So I saw the code of Stage_manager::signal_done() function and found that the mysql_cond_broadcast(&m_cond_done) is called after mysql_mutex_unlock(&m_lock_done), but according to the doc of pthread_cond_broadcast, it should be called before the mutex is released:

In this page, http://pubs.opengroup.org/onlinepubs/009695399/functions/pthread_cond_broadcast.html
Notice this sentence: "however, if predictable scheduling behavior is required, then that mutex shall be locked by the thread calling pthread_cond_broadcast() or pthread_cond_signal()."

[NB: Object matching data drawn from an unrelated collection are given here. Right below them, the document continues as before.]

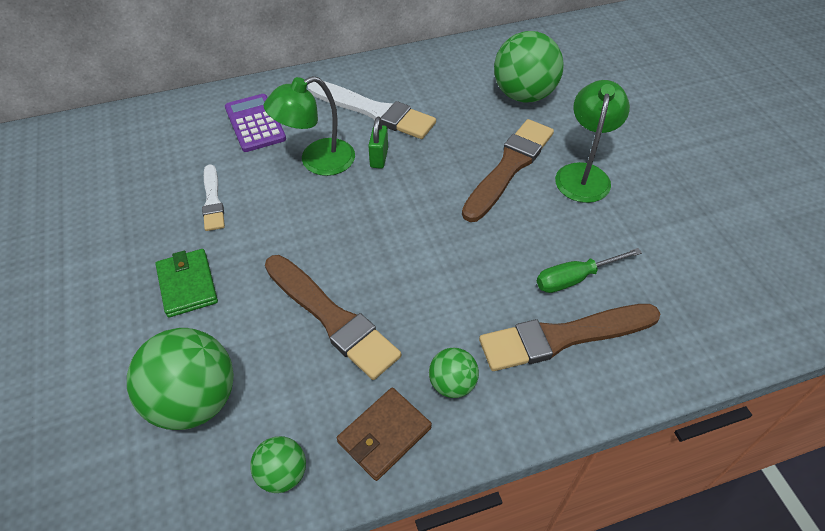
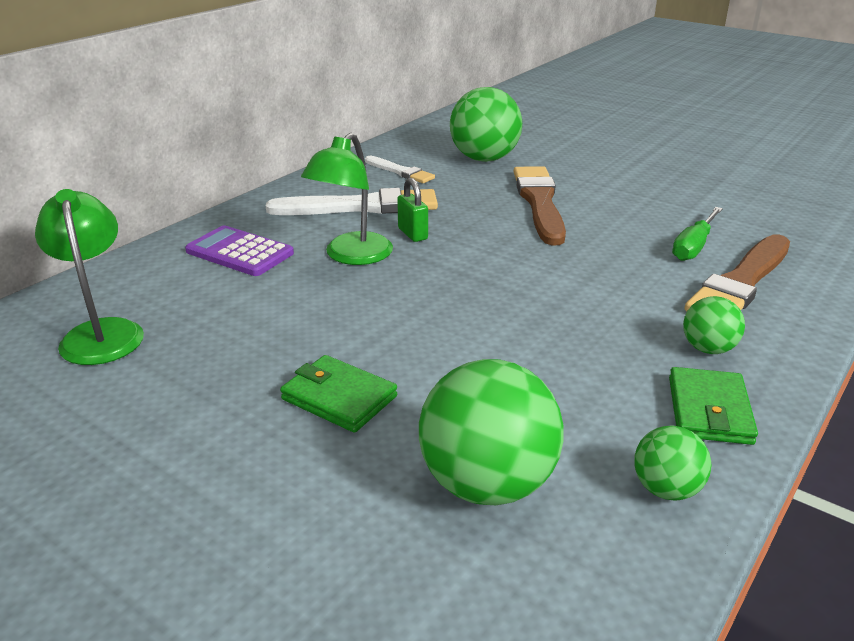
camera: 35 degrees left, 20 degrees down
white brush [202,164,225,231] -> white brush moved to [365,156,435,183]
brown brush [265,255,401,380] -> none
brown wallet [337,388,432,481] -> green wallet [669,367,758,445]
green lamp [555,80,630,203] -> green lamp moved to [35,189,144,365]

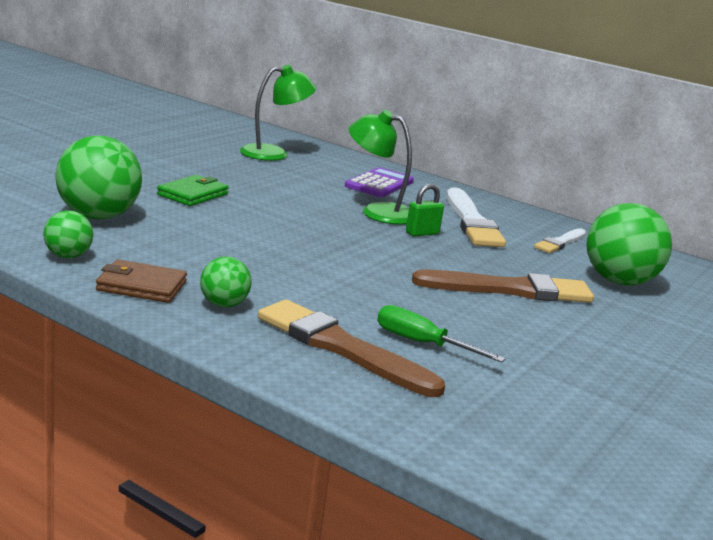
camera: 85 degrees right, 10 degrees down
green wallet [669,367,758,445] -> brown wallet [96,259,187,303]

So I made such changes and then the hang never happened again in many following test runs. Patch is attached.

How to repeat:
I set up a simple binlog replication with one slave replicating from one master, the config files for them are as below. The slave and master simply runs on one computer server (running a linux variant of centos, Linux TENCENT64.site 3.10.0-1-tlinux2-0014.tl2 #1 SMP Wed Mar 11 11:43:03 CST 2015 x86_64 x86_64 x86_64 GNU/Linux) with 24 CPUs, massive memory and fast SSD storage.

I use sysbench to do stress testing, sysbench parameters: ./sysbench --num-threads=200 --test=./tests/db/oltp.lua --oltp-table-size=100000 --oltp_auto_inc=off --oltp-tables-count=10  --report-interval=1 --mysql-host=127.0.0.1 --mysql-port=3338 --mysql-user=root --mysql-password=root --mysql-db=test  --max-time=3600 --max-requests=0 --mysql-engine-trx=yes  run

Slave config file:

[mysqld]
datadir=/mysql_data/mysql-instances/d/datadir
port=3339
tmpdir=/mysql_data/mysql-instances/d/tmpdir
socket=/mysql_data/mysql-instances/d/mysql.sock
server-id=13
innodb_flush_log_at_trx_commit=1
sync_binlog=1
log-bin=binlog
slave_parallel_type=logical_clock
slave_parallel_workers=128
gtid-mode=ON
enforce-gtid-consistency
relay-log=relay_log
log_slave_updates 

Master config file:

[mysqld]
datadir=/mysql_data/mysql-instances/c/datadir
port=3338
tmpdir=/mysql_data/mysql-instances/c/tmpdir
socket=/mysql_data/mysql-instances/c/mysql.sock
server-id=12
innodb_flush_log_at_trx_commit=1
sync_binlog=1
log-bin=binlog
slave_parallel_type=logical_clock
max_connections=255
gtid-mode=ON
enforce-gtid-consistency

Suggested fix:
In Stage_manager::signal_done() function, signal all follower threads before releasing the 'm_lock_done' mutex.

Patch as below:

diff --git a/sql/binlog.cc b/sql/binlog.cc
index e8ddabd..ef34f35 100644
--- a/sql/binlog.cc
+++ b/sql/binlog.cc
@@ -1950,8 +1950,8 @@ void Stage_manager::signal_done(THD *queue)
   mysql_mutex_lock(&m_lock_done);
   for (THD *thd= queue ; thd ; thd = thd->next_to_commit)
     thd->get_transaction()->m_flags.pending= false;
-  mysql_mutex_unlock(&m_lock_done);
   mysql_cond_broadcast(&m_cond_done);
+  mysql_mutex_unlock(&m_lock_done);
 }
 
 #ifndef DBUG_OFF
[26 May 2016 2:04] Wei Zhao
Adding one piece of information to the bug locating deduction: what the pstack shows means that the leader thread failed to signal the followers, so the followers kept waiting and the leader thread has finished committing all transactions and becomes blocked waiting for more work. Thus I though the Stage_manager::signal_done() function, which does the signaling, may have a problem.
[1 Aug 2016 17:24] MySQL Verification Team
also:
 http://bugs.mysql.com/bug.php?id=77730
[11 Jun 2018 10:50] MySQL Verification Team
As Shane already wrote I too believe this is a duplicate of https://bugs.mysql.com/bug.php?id=77730
[25 Jul 2019 14:39] Demon Chen
http://bugs.mysql.com/bug.php?id=77730 I can not open it.. 

Could you tell me which version fix this bug
[25 Jul 2019 20:49] MySQL Verification Team
Hi,
It is not fixed yet
[3 Jul 2020 8:37] WANG GUANGYOU
met the same problem too!